Ugandan president commends students for irrigation innovations
Note: This post originally appeared on the blog of the Feed the Future Innovation Lab for Horticulture, one of the major supporters of the Innovations in Dry Season Horticulture Project.
In Uganda, President Yoweri Museveni attended a graduation ceremony this month at Busitema University, lauding the institution and its students for their work with irrigation innovations.
Students and faculty members at Busitema University are part of a Horticulture Innovation Lab project focused on developing farmer-led irrigation solutions. The project is led by Kate Scow of UC Davis, with additional partners from the Teso Women Development Initiative, the National Semi Arid Resources Research Institute and others.
“I want to encourage you. You’re on the right path, and I will give you all my support,” Museveni can be heard saying in the video from NTV Uganda, below left. “A university is the place for innovations and knowledge generation. It is also a place where the future of our youth is forged through education and where our people’s lives are changed through community outreach.”
Among the irrigation prototypes featured at the ceremony (and in the video) was a self-propelled “hydro wheel,” which is designed to pump water from a stream to farmers’ plots. The hydro wheel was designed by one of the day’s graduates: Goden Nawamanya, who earned a bachelor’s degree in Agricultural Mechanization and Irrigation Engineering.
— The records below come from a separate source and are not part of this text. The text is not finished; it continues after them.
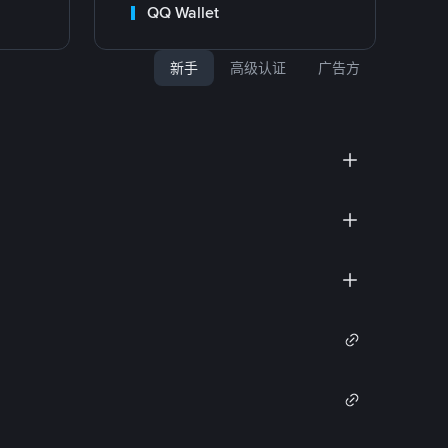
QQ Wallet
新手
高级认证
广告方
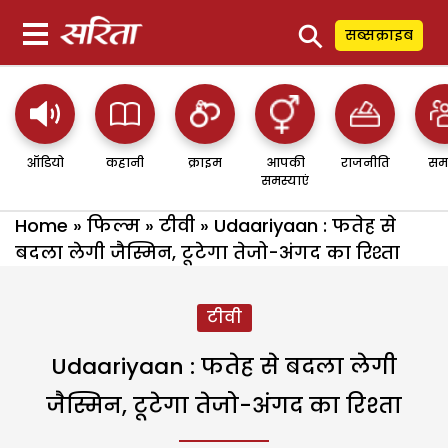
⚲
सब्सक्राइब
ऑडियो
कहानी
क्राइम
आपकी
राजनीति
सम
समस्याएं
Home
»
फिल्म
»
टीवी
»
Udaariyaan : फतेह से
बदला लेगी जैस्मिन, टूटेगा तेजो-अंगद का रिश्ता
टीवी
Udaariyaan : फतेह से बदला लेगी
जैस्मिन, टूटेगा तेजो-अंगद का रिश्ता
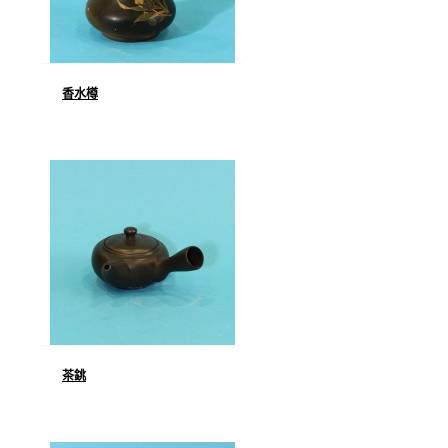
香水樽
茶銚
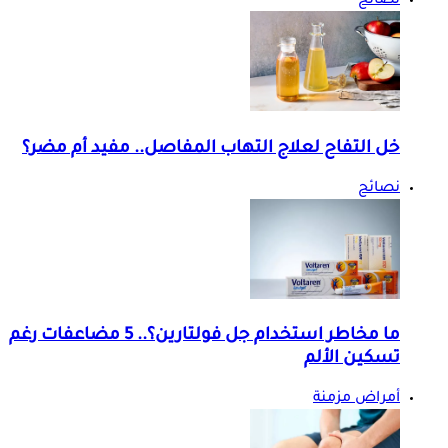
نصائح
خل التفاح لعلاج التهاب المفاصل.. مفيد أم مضر؟
نصائح
ما مخاطر استخدام جل فولتارين؟.. 5 مضاعفات رغم
تسكين الألم
أمراض مزمنة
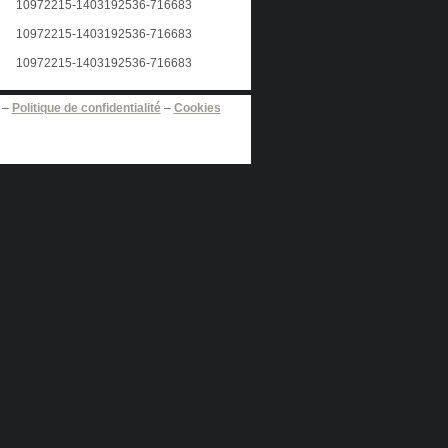
–
Politique de confidentialité
–
Cookies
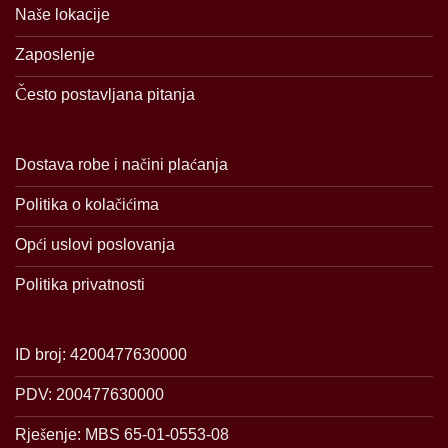
Naše lokacije
Zaposlenje
Često postavljana pitanja
Dostava robe i načini plaćanja
Politika o kolačićima
Opći uslovi poslovanja
Politika privatnosti
ID broj: 4200477630000
PDV: 200477630000
Rješenje: MBS 65-01-0553-08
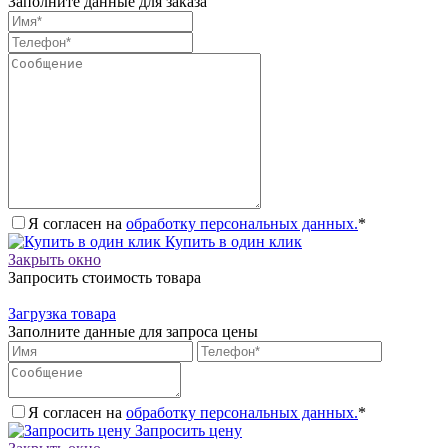
Заполните данные для заказа
Я согласен на
обработку персональных данных.
*
Купить в один клик
Закрыть окно
Запросить стоимость товара
Загрузка товара
Заполните данные для запроса цены
Я согласен на
обработку персональных данных.
*
Запросить цену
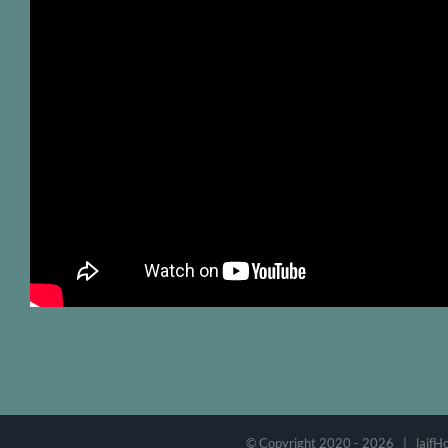
© Copyright 2020 -
2026 | laifH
The hydro wheel is currently being tested at the Horticulture Innovation Lab’s demonstration site in Tente, Busia.
“This is going to help the farmers so that they don’t have to rely on rainfall to irrigate their crops,” explains Marion Engole, lecturer at Busitema University in the department of Water Resources and Mining Engineering in the Faculty of Engineering.
Catherine Wandera of Busitema University has coordinated the team’s activities with the university and gathered an active team of students to participate in the project as research assistants and interns. The Horticulture Innovation Lab project has included students studying irrigation engineering and agronomy.
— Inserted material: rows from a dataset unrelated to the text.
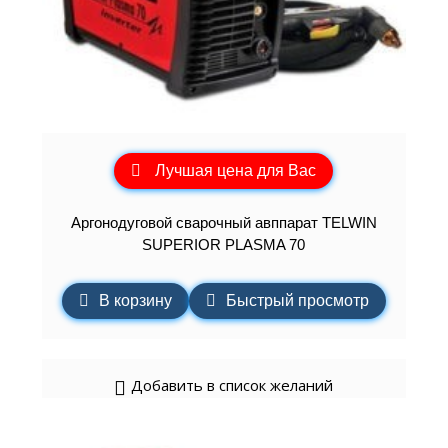
Лучшая цена для Вас
Аргонодуговой сварочный авппарат TELWIN
SUPERIOR PLASMA 70
В корзину
Быстрый просмотр
Добавить в список желаний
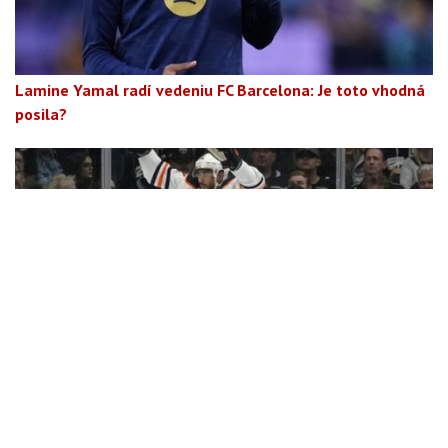
Lamine Yamal radí vedeniu FC Barcelona: Je toto vhodná
posila?
Šok zo zámoria: Evander Kane a AK Bars Kazaň?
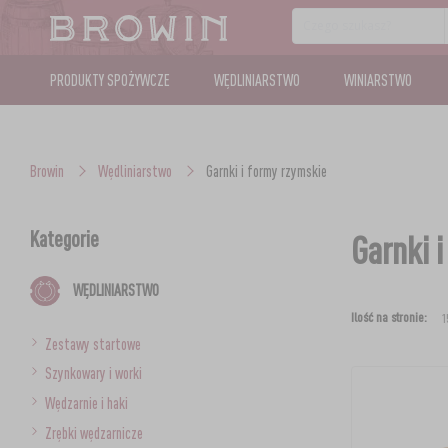
PRODUKTY SPOŻYWCZE
WĘDLINIARSTWO
WINIARSTWO
Browin
Wędliniarstwo
Garnki i formy rzymskie
Kategorie
Garnki 
WĘDLINIARSTWO
Ilość na stronie:
Zestawy startowe
Szynkowary i worki
Wędzarnie i haki
Zrębki wędzarnicze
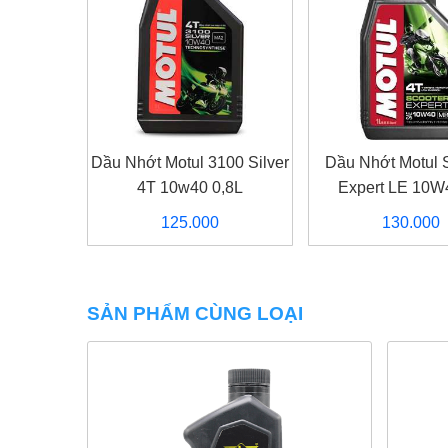
Dầu Nhớt Motul 3100 Silver
Dầu Nhớt Motul 
4T 10w40 0,8L
Expert LE 10W
125.000
130.000
SẢN PHẨM CÙNG LOẠI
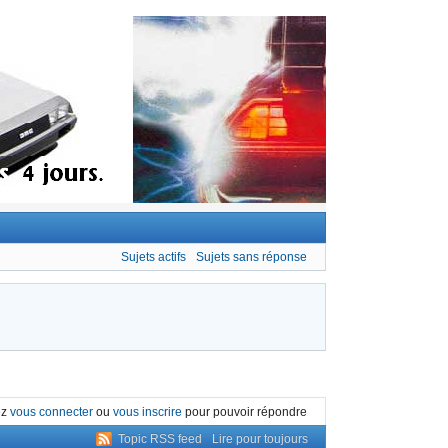
Sujets actifs
Sujets sans réponse
ez
vous connecter
ou
vous inscrire
pour pouvoir répondre
Topic RSS feed
Lire pour toujours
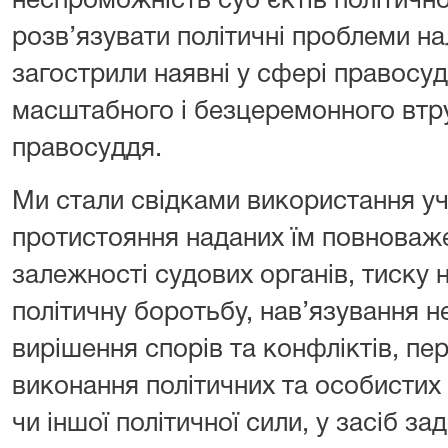
неспроможність суб’єктів політичн
розв’язувати політичні проблеми 
загострили наявні у сфері правосу
масштабного і безцеремонного втру
правосуддя.
Ми стали свідками використання у
протистояння наданих їм повноваж
залежності судових органів, тиску н
політичну боротьбу, нав’язування н
вирішення спорів та конфліктів, пе
виконання політичних та особистих 
чи іншої політичної сили, у засіб з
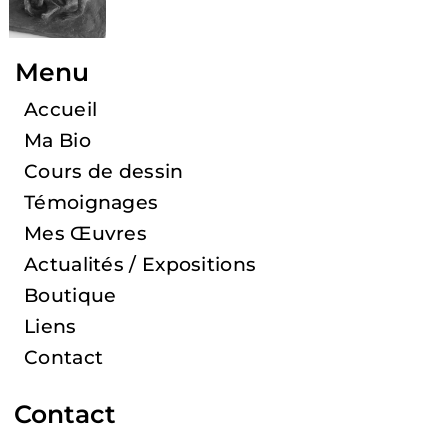
Menu
Accueil
Ma Bio
Cours de dessin
Témoignages
Mes Œuvres
Actualités / Expositions
Boutique
Liens
Contact
Contact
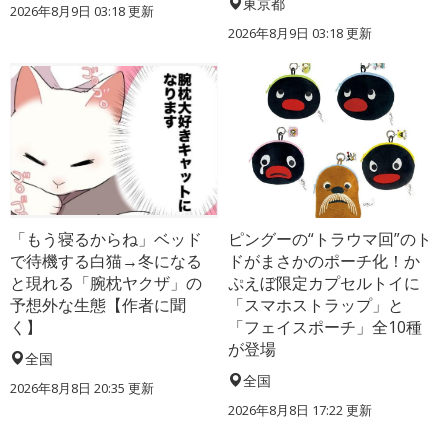
東京都
2026年8月9日 03:18
更新
2026年8月9日 03:18
更新
「もう寝るからね」ベッド
ピングーの“トラウマ回”のト
で待機する白猫→冬になる
ドがまさかのポーチ化！か
と現れる「腕枕ヤクザ」の
ぷえぼ限定カプセルトイに
予想外な生態【作者に聞
「スマホストラップ」と
く】
「フェイスポーチ」全10種
が登場
全国
全国
2026年8月8日 20:35
更新
2026年8月8日 17:22
更新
Also graduating that day was Andrew Ebic, who worked as a research assistant on this project and earned a master’s of science degree in Irrigation and Drainage Engineering. His research with the project focused on land suitability assessment for surface irrigation in the Tororo district.
“I am beyond proud to see these students show off their innovations and their efforts helping farmers. It is wonderful that they have been working so closely with these rural communities—even the president himself is remarking on it,” said Scow, back at UC Davis.
The project involves using a participatory research approach to help farmers in Eastern Uganda identify, adapt and implement small-scale irrigation technologies for vegetable production. This project is supported by the Horticulture Innovation Lab with funding from the U.S. Agency for International Development, as part of the U.S. government’s global hunger and food security initiative called Feed the Future.